Handelt es sich also um eine Transsexuelle, die aufgrund ihrer Transsexualität angegriffen wurde? Ein weiteres Indiz: Am Ende des Videos schreit ein anderer den abgeschnittenen Satz „Vallah, die haben sie…“. Hier wird über die von der Polizei mit männlichen Pronomen beschriebene, angegriffene Person in der weiblichen Form gesprochen. Ein später veröffentlichter Chatverlauf mit dem Filmer zeigt, dass dieser auf die Frage, was der Angegriffene denn gemacht habe, antwortete: „Bruder, der hat sich wie eine schwuchtel benommen“. 

Es wäre jedenfalls eine plausible Erklärung für den sonst schwer zu erklärenden Tathergang; eine Person wird aus dem nichts beleidigt und angegriffen, ohne dass sie weiter etwas getan haben soll.

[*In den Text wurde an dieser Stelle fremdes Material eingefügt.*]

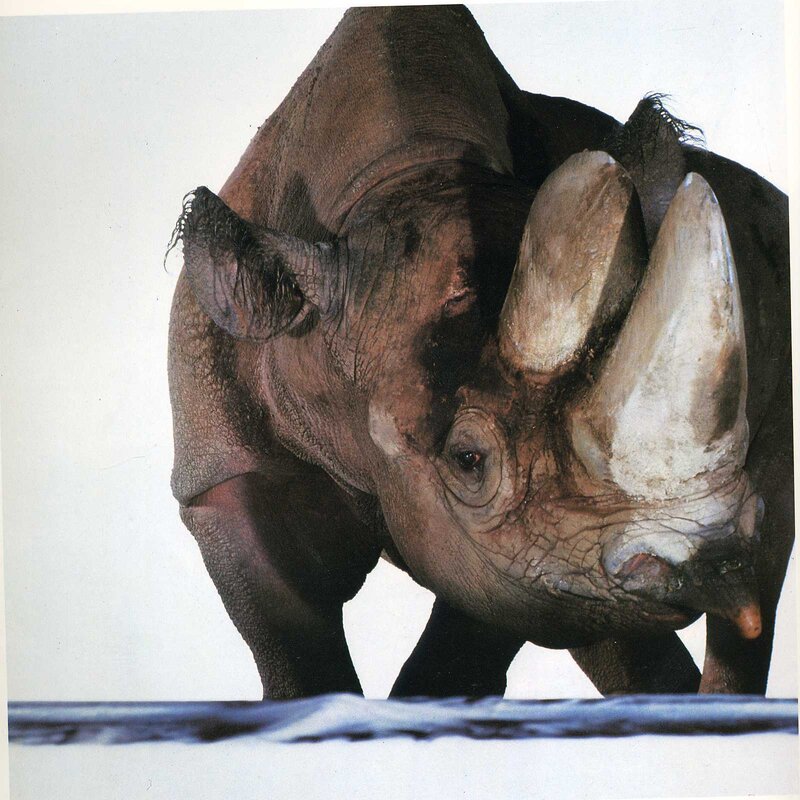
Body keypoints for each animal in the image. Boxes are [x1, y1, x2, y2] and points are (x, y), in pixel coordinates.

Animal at [168, 6, 792, 698]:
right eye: (468, 460)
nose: (714, 565)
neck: (409, 176)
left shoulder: (518, 557)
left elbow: (466, 645)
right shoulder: (221, 470)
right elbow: (297, 648)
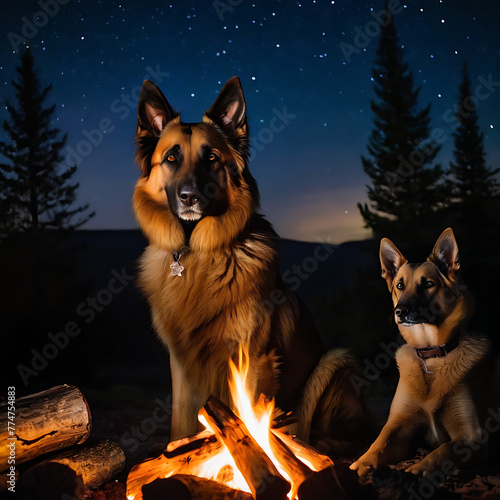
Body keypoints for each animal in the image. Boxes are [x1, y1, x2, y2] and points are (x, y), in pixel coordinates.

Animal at [133, 75, 372, 454]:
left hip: (333, 363)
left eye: (212, 158)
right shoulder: (181, 366)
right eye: (171, 157)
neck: (198, 254)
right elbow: (179, 425)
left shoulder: (253, 359)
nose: (190, 197)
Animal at [350, 229, 498, 474]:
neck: (432, 355)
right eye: (400, 286)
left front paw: (419, 469)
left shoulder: (473, 437)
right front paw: (361, 463)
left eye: (428, 283)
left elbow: (443, 450)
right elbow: (378, 444)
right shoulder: (398, 427)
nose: (400, 311)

Trans- und Homofeindlichkeit ist im muslimischen Milieu nicht selten.

Gerade im stets mit LGBT-Rechten beschäftigten Deutschland kann man es erstaunlich finden, dass die Presse anscheinend bislang kein großes Interesse an der genauen Aufklärung der Gewalttat hat. Die Polizei ließ verhaftete Personen noch am gleichen Abend wieder frei und verhängte lediglich Platzverweise für einen Teil der Zeil.